M. le président. - M. le ministre des finances a proposé de supprimer le mot « néanmoins » qui commence l'article.
- L'article ainsi modifié est mis aux voix et adopté.
« Art. 3. Le droit d'accise établi par la loi du 27 juin 1842 modifiée (Moniteur de 1855, n°227) est porté à fr. 2 36 c. par hectolitre de contenance des vaisseanx imposables, dans lesquels il est fait usage de mélasses, sirops ou sucres. »
M. le président. - M. Visart a présenté l'amendement suivant :
« Je demande que le droit sur les alcools de grains reçoive une augmentation proportionnelle à celle que l'article 3 provoque pour l'alcool provenant des mélasses. »
M. Visart. - Messieurs, je ne puis m'expliquer la raison d'être de l'article 3, à moins qu'on ne le modifie dans le sens de l'esprit de mon amendement. Il faut, ce me semble, en toute justice distributive, augmenter l'impôt sur la distillation d'une denrée alimentaire, alors qu'on augmente l'impôt sur une matière qui n'est point propre à l'alimentation.
D'après la loi, un hectolitre de farine est censé produire 7 litres d'alcool, plus une fraction qu'on néglige ; et un hectolitre de mélasse est considéré comme donnant 10 litres d'alcool, plus aussi une fraction qu'on néglige ; mais aujourd'hui on vient supposer tout gratuitement qu'un hectolitre de mélasse donne 11 litres d'alcool.
Le grand intérêt qui nous émeut en ce moment, messieurs, c'est celui qui tend à assurer la subsistance à la classe qui ne peut se soumettre à des prix exorbitants ; eh bien ! alors nous devons voir avec plaisir employer les matières qui n'empiètent point sur les denrées alimentaires, et, par conséquent, nous ne devons pas, très inopportunément, selon moi, augmenter le droit sur l'emploi des mélasses, à moins d'augmenter, d'une manière proportionnelle, le droit sur l'alcool provenant du seigle. C'est là le but de mon amendement.

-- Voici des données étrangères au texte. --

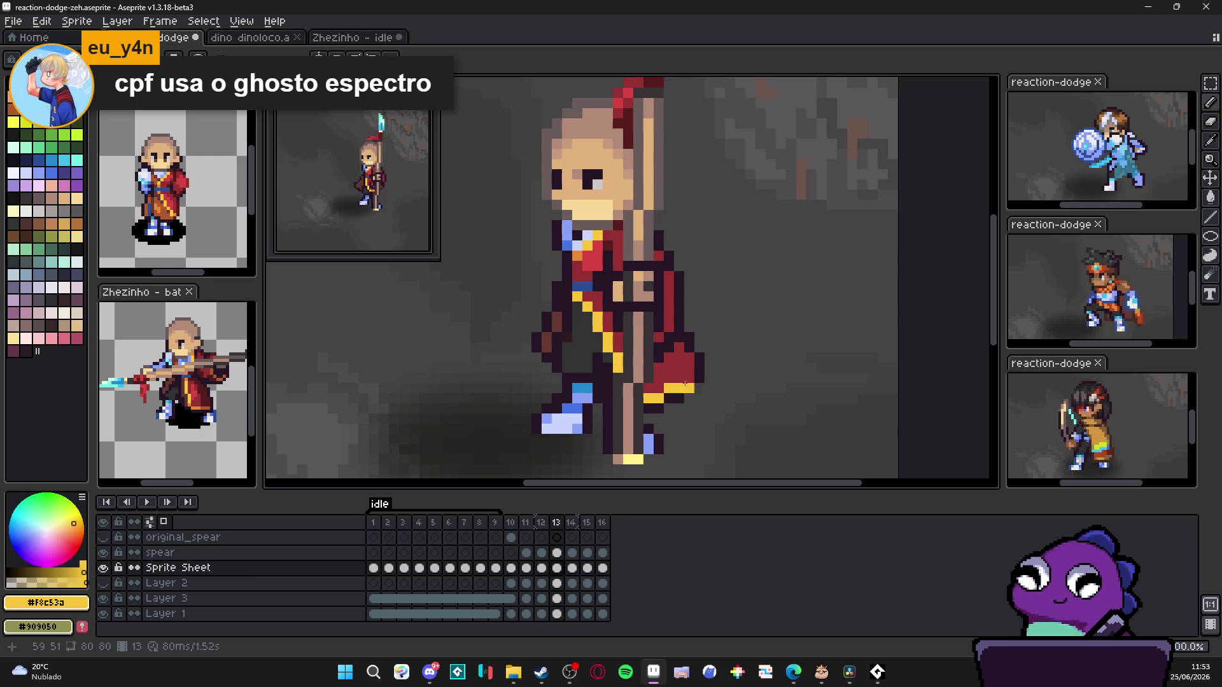
{"action": "left_click", "coordinate": [684, 324], "text": "alt"}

M. Delehaye, rapporteur. - Je pense qu'il suffira d'appeler l'attention de la Chambre sur ce qui s'est passé il y a quelques mois, pour démontrer que l'amendement de l'honorable M. Visart n'est pas acceptable.

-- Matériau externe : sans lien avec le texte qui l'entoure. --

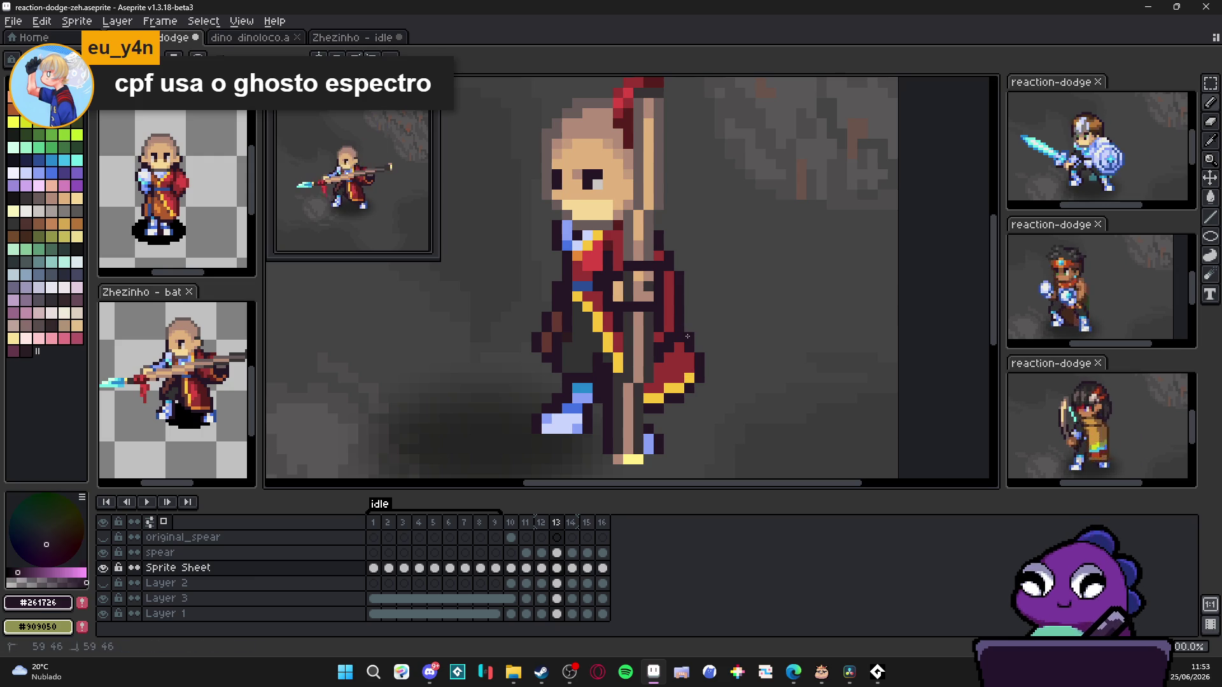
{"action": "scroll", "coordinate": [690, 320], "scroll_direction": "down", "scroll_amount": 1}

Remarquez bien, messieurs, qu'on ne tire 7 litres d'alcool d'un hectolitre de grains qu'en employant tout ce qu'il y a de plus parfait en matière de procédés de distillation ; aussi ce chiffre de 7 litres a-t-il été (page 188) contesté par la plupart des distillateurs, et il est certain que généralement on ne l'obtient pas.
Pour la distillation des mélasses, au contraire, il a été prouvé par les expériences que le gouvernement a fait faire, que le rendement de 10 litres est infiniment au-dessous de la réalité, et on peut dire sans exagération que la plupart de ceux qui emploient le sucre et la mélasse, obtiennent jusqu'à 12 litres Eh bien, l'article 3 est basé sur un rendement de 11 litres seulement.
Ces faits, messieurs, sont tellement évidents qu'aucun des distillateurs qui emploient des matières saccharines n'a réclamé contre la loi, tous l'ont acceptée.
Evidemment si leur intérêt était compromis, ils se seraient empressés de la faire connaître à la Chambre.
M. Visart. - Messieurs, s'il est vrai, comme le pense l'honorable M. Delehaye, que l'hectolitre de mélasses peut donner jusqu'à 12 litres d'alcool, pourquoi ne fait-on pas une loi nouvelle ? Certes on ne doit laisser tarir aucune source de revenu pour le trésor, quand on reste dans le droit et dans l'application de la justice distributive.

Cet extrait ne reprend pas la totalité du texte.